§ TASK TO CARRY OUT:
Copy out, word for word, everything from the beginning of the items down to the line containing "como el enfoque", including that line.

[Excerpts from a dataset]
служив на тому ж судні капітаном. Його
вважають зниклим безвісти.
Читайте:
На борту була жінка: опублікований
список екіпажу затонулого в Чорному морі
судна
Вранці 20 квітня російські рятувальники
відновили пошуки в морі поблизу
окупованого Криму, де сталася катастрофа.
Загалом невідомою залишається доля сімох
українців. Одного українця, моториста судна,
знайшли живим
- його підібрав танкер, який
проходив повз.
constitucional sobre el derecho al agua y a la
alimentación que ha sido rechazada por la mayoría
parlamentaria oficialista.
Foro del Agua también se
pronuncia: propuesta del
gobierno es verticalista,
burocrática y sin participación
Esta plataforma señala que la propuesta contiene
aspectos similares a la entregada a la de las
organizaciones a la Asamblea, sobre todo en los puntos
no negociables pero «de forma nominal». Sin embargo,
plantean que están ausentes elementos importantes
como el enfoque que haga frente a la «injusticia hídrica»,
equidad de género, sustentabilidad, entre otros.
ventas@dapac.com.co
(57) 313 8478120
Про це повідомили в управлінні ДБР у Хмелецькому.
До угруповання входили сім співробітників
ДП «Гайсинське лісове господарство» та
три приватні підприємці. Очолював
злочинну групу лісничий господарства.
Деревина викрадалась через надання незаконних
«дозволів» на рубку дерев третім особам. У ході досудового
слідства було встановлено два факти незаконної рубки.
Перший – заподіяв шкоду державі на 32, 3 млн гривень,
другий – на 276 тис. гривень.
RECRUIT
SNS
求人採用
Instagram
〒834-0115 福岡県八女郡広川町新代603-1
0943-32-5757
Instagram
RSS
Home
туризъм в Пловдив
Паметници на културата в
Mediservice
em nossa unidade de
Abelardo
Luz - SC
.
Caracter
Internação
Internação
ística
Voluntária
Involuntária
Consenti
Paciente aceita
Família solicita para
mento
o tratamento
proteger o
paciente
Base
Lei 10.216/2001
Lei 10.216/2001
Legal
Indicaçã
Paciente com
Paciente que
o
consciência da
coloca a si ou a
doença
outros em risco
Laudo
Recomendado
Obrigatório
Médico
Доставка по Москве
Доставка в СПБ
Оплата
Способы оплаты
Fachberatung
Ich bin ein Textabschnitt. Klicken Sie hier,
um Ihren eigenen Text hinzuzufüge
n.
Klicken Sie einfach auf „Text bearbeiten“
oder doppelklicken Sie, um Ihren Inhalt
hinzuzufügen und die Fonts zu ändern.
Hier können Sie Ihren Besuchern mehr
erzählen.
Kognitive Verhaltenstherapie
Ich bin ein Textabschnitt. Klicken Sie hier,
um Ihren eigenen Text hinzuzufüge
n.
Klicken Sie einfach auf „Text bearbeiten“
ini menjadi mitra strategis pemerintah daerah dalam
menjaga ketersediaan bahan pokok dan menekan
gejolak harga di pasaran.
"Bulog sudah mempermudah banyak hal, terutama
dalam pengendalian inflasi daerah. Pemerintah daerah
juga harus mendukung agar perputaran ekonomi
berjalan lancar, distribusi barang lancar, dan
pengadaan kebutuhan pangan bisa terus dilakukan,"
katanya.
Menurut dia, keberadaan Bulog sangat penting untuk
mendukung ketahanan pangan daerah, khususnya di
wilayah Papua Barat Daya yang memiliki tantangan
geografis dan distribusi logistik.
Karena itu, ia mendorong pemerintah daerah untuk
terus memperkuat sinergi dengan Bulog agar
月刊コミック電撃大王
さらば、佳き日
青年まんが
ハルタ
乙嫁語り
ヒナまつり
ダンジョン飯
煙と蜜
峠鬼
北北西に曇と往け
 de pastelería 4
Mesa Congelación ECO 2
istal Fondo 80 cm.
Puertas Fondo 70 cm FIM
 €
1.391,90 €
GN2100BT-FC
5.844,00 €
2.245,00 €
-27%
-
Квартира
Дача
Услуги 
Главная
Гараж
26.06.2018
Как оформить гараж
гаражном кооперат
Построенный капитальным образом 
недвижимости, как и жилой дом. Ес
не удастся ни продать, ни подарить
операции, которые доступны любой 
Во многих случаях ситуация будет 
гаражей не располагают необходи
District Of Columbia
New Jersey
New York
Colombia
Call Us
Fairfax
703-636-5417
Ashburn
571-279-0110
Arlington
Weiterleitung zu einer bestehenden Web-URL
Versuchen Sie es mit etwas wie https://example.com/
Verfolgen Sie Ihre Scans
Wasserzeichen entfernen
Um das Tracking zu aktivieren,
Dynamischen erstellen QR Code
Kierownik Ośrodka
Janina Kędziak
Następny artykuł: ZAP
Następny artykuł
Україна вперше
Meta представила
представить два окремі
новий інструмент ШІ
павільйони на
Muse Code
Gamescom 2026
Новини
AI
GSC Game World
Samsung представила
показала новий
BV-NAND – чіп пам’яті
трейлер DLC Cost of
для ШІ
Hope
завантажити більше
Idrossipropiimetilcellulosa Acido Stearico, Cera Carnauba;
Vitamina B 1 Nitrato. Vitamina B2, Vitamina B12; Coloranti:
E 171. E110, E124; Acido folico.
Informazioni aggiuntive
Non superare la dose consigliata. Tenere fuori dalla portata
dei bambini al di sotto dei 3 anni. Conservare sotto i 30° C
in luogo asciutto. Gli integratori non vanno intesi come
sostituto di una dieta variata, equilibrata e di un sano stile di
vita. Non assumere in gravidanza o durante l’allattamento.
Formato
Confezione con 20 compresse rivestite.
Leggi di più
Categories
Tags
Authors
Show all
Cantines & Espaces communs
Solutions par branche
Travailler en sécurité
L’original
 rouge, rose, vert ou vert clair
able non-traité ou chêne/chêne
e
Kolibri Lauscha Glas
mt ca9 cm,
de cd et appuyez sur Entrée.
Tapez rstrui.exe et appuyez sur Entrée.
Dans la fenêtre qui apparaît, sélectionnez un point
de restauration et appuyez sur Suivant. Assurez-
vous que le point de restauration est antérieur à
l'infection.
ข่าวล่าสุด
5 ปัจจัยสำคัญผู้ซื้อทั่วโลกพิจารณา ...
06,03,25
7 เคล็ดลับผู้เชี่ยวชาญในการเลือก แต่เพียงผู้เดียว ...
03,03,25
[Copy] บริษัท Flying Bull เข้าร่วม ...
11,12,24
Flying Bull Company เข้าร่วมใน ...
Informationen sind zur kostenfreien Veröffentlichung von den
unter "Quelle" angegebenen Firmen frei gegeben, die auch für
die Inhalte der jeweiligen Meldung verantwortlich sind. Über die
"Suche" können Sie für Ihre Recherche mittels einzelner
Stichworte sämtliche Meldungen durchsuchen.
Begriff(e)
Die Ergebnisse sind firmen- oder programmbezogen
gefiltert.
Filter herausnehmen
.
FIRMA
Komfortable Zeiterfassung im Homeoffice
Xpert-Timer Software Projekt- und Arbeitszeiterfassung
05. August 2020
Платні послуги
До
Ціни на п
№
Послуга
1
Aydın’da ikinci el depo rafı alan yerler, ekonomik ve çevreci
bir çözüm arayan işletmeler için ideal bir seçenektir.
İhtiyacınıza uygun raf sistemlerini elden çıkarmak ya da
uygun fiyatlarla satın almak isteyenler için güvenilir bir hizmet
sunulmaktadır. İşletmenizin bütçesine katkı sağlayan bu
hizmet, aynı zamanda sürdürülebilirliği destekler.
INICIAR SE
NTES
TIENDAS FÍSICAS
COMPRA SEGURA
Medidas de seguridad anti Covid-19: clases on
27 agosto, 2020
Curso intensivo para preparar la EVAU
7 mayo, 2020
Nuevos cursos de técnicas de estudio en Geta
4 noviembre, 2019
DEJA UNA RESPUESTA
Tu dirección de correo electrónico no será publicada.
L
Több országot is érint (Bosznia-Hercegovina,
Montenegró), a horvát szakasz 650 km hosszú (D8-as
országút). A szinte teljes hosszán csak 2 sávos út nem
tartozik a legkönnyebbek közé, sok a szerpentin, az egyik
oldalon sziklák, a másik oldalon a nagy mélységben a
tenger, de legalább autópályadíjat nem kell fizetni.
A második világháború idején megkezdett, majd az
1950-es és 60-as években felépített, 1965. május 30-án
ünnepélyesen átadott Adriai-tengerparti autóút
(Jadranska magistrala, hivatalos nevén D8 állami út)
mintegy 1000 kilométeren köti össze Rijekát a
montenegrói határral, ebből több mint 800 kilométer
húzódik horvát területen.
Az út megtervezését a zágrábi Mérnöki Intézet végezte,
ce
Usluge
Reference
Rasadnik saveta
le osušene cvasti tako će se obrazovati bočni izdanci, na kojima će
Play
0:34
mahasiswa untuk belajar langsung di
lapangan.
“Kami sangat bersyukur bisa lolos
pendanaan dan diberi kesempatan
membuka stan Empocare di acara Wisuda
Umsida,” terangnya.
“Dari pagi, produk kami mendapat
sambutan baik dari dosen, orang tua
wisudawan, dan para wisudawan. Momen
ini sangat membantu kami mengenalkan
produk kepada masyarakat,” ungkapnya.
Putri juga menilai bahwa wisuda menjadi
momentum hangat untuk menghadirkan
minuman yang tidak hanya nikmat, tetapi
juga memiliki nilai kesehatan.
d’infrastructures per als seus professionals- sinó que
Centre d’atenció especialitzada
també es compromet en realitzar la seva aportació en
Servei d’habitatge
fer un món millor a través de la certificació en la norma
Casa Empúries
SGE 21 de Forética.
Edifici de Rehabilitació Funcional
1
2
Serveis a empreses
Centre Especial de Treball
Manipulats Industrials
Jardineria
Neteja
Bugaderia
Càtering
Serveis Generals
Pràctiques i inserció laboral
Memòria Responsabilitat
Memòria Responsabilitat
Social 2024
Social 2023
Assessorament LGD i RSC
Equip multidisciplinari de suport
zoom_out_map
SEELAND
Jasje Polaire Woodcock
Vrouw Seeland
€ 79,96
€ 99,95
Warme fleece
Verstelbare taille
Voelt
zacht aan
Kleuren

§ FINISHED EXERCISE:
служив на тому ж судні капітаном. Його
вважають зниклим безвісти.
Читайте:
На борту була жінка: опублікований
список екіпажу затонулого в Чорному морі
судна
Вранці 20 квітня російські рятувальники
відновили пошуки в морі поблизу
окупованого Криму, де сталася катастрофа.
Загалом невідомою залишається доля сімох
українців. Одного українця, моториста судна,
знайшли живим
- його підібрав танкер, який
проходив повз.
constitucional sobre el derecho al agua y a la
alimentación que ha sido rechazada por la mayoría
parlamentaria oficialista.
Foro del Agua también se
pronuncia: propuesta del
gobierno es verticalista,
burocrática y sin participación
Esta plataforma señala que la propuesta contiene
aspectos similares a la entregada a la de las
organizaciones a la Asamblea, sobre todo en los puntos
no negociables pero «de forma nominal». Sin embargo,
plantean que están ausentes elementos importantes
como el enfoque que haga frente a la «injusticia hídrica»,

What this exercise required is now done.